Cattle need to spend quality amount of time grazing outdoors and then herded safely back. Herding cattle requires patience, awareness of flight-zone, and understanding cattle behavior. These skills have been passed from man to dogs in many parts of the world over the last few decades.

However, expansion in the size of the herds has increased the work and amount of time spent on the farm by the dairy farmer. They know that proper herd management will have an effect on the potential profits; therefore, farmers are quite eager to implement new technology so as to ease their workload.

This article looks at innovative robotic technology that has the capacity to revolutionize cattle herding and dairy farms.

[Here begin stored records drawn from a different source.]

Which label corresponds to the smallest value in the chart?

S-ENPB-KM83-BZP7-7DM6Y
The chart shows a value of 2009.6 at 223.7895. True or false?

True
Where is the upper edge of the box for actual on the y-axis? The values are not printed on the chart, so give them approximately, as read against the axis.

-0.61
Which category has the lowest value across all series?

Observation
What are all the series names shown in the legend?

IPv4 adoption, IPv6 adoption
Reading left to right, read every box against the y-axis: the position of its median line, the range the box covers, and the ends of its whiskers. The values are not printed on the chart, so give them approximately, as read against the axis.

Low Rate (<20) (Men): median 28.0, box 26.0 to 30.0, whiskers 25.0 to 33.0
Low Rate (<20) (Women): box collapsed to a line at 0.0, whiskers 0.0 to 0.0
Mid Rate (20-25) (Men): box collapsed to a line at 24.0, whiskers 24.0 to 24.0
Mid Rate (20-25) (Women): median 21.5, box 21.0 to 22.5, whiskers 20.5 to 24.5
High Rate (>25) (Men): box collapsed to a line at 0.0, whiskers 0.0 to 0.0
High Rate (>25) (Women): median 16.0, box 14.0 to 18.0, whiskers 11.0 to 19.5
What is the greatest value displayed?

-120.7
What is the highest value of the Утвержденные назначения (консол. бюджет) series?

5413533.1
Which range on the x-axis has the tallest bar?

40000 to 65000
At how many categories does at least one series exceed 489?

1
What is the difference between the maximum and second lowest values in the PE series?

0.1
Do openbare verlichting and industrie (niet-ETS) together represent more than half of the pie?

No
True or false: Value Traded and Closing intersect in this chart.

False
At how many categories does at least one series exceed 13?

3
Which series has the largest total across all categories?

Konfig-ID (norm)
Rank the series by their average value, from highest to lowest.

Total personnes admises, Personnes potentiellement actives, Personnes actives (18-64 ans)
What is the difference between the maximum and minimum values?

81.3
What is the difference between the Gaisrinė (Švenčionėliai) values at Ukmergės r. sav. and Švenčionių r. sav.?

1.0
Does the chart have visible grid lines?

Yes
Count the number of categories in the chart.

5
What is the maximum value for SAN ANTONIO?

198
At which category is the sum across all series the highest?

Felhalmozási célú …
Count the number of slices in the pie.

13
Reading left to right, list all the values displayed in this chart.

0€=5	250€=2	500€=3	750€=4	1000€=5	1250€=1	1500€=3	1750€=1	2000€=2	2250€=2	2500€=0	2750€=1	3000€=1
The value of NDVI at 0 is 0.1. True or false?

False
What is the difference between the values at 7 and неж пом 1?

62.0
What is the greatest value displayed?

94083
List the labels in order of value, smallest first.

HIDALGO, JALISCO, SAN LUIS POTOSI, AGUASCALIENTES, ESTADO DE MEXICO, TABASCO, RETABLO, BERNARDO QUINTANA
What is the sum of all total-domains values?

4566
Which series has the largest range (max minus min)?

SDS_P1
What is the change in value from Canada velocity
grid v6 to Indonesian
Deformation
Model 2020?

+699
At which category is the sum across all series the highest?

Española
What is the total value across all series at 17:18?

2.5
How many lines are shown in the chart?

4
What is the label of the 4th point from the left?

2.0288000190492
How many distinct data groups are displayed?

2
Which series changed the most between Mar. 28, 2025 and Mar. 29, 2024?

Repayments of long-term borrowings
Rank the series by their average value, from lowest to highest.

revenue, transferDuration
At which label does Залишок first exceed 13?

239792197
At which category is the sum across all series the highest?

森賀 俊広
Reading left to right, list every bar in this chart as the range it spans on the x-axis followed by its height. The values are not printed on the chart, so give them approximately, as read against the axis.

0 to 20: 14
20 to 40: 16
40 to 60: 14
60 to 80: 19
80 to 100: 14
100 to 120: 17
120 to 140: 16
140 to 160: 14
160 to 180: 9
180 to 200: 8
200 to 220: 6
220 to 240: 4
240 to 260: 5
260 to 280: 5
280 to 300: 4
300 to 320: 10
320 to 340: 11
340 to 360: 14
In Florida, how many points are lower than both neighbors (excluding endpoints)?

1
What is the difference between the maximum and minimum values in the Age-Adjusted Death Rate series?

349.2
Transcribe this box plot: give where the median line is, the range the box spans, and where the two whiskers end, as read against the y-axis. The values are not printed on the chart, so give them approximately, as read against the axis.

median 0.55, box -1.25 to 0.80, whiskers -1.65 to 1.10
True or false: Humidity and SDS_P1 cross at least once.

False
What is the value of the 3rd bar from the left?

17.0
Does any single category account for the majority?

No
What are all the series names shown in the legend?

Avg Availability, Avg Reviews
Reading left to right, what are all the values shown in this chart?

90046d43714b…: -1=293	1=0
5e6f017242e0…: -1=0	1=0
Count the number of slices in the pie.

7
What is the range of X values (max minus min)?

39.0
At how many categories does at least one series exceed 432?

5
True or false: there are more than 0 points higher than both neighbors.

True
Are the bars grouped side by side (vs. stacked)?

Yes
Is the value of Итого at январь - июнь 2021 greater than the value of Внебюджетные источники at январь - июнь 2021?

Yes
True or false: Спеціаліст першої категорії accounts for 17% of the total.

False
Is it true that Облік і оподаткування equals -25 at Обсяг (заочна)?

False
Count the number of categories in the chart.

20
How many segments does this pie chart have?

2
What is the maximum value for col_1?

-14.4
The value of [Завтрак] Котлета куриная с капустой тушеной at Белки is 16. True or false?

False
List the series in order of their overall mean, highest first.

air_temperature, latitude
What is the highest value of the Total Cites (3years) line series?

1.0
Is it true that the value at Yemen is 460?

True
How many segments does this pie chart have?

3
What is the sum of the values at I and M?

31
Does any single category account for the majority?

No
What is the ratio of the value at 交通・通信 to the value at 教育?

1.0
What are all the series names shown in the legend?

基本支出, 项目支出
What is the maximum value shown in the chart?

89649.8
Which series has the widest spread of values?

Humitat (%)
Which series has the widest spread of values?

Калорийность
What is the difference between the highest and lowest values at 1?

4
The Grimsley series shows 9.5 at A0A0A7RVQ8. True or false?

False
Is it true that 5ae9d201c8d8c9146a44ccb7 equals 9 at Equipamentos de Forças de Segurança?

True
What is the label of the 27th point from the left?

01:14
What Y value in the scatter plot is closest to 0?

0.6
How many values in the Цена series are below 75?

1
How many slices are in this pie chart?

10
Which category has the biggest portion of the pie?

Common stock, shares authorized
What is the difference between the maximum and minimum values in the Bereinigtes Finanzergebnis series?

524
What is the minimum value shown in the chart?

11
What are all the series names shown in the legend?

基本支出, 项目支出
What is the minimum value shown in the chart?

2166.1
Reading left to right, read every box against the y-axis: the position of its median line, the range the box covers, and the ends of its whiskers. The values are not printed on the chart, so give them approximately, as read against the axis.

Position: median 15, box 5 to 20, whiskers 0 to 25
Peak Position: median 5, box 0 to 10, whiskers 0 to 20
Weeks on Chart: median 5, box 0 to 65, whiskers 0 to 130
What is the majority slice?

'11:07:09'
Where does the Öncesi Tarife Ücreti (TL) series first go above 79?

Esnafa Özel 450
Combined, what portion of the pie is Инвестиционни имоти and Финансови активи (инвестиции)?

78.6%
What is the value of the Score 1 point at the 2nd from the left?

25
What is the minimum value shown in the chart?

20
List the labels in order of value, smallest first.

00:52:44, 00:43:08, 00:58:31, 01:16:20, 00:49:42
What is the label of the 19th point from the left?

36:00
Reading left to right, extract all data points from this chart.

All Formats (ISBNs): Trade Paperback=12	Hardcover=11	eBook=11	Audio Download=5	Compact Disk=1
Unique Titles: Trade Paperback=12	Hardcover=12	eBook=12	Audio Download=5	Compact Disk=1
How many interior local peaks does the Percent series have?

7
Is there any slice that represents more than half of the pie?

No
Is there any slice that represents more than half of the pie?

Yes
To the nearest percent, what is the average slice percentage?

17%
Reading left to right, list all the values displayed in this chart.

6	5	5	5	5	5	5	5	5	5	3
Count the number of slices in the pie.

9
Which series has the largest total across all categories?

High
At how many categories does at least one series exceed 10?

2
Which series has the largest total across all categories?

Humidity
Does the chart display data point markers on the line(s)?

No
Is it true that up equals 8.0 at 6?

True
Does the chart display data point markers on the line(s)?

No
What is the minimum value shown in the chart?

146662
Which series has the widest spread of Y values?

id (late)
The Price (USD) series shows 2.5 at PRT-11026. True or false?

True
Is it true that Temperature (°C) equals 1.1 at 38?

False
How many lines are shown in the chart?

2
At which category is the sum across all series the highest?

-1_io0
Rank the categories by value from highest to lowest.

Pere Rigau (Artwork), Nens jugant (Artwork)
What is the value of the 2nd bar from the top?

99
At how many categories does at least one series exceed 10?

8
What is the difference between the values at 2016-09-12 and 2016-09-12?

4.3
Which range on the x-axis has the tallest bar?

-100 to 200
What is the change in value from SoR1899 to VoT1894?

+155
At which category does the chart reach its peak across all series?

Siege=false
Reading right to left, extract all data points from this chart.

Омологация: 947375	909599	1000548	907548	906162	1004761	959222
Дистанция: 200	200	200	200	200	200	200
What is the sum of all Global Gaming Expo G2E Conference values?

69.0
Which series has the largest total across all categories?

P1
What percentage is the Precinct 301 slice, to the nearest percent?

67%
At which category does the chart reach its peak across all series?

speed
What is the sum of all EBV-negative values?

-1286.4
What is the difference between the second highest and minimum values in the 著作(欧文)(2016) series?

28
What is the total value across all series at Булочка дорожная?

Image credits: Photos.com. 

Cattle Herding Robotic Technology

Recently, a team of researchers from the Australian Center for Field Robotics (ACFR) and the Dairy Science Group at the University of Sydney, constructed a prototype cow-herding robot called Rover. This robotic cow herder is a four-wheeled unmanned ground system and was successfully introduced into a herd. The cows readily accepted the Rover because it moved at the pace of the cows. This is said to help reduce lameness among the cattle.

Human and canine herders tend to be fast and sometimes impatient causing the cows to be stressed.

The prototype was accepted by the Dairy Research Foundation, which has approved funding for an improved version of the robot.

The new and improved Rover will be fitted with sensors, cameras and LiDAR devices and designed with functions such as:

  • Full automation
  • Ability to differentiate between cows and inanimate objects such as fences
  • Ability to identify cows that are lying down and unable to stand (then alert the farmer)
  • Ability to identify movement of cows in the right direction against simply wandering around.

Researchers have suggested other probable functions that can expand the Rover’s functionality to a new level. Some of them are listed below:

  • Rover can be used to herd the cows to the milking zone one at a time rather than being herded by a human all together. 
  • Apart from herding, it can be used to gather data regarding quality of the soil, detect damage to fences, and check water troughs. 
  • At night, it can monitor the maternity paddock to spot any cows that are due to calve.


As many countries such as Australia are facing a severe shortage of farm labor, the ideal solution would be the application of robotic technologies.

Robotic technologies such as Rover will help ease some of the time-consuming workload faced by farmers today and provide them some leisure time to spend with family.

Dr. Kendra Kerrisk, a dairy researcher and associate professor working with the Rover project, stated that although the research is in its early stages, robotic technologies will certainly transform dairy farming in the coming years.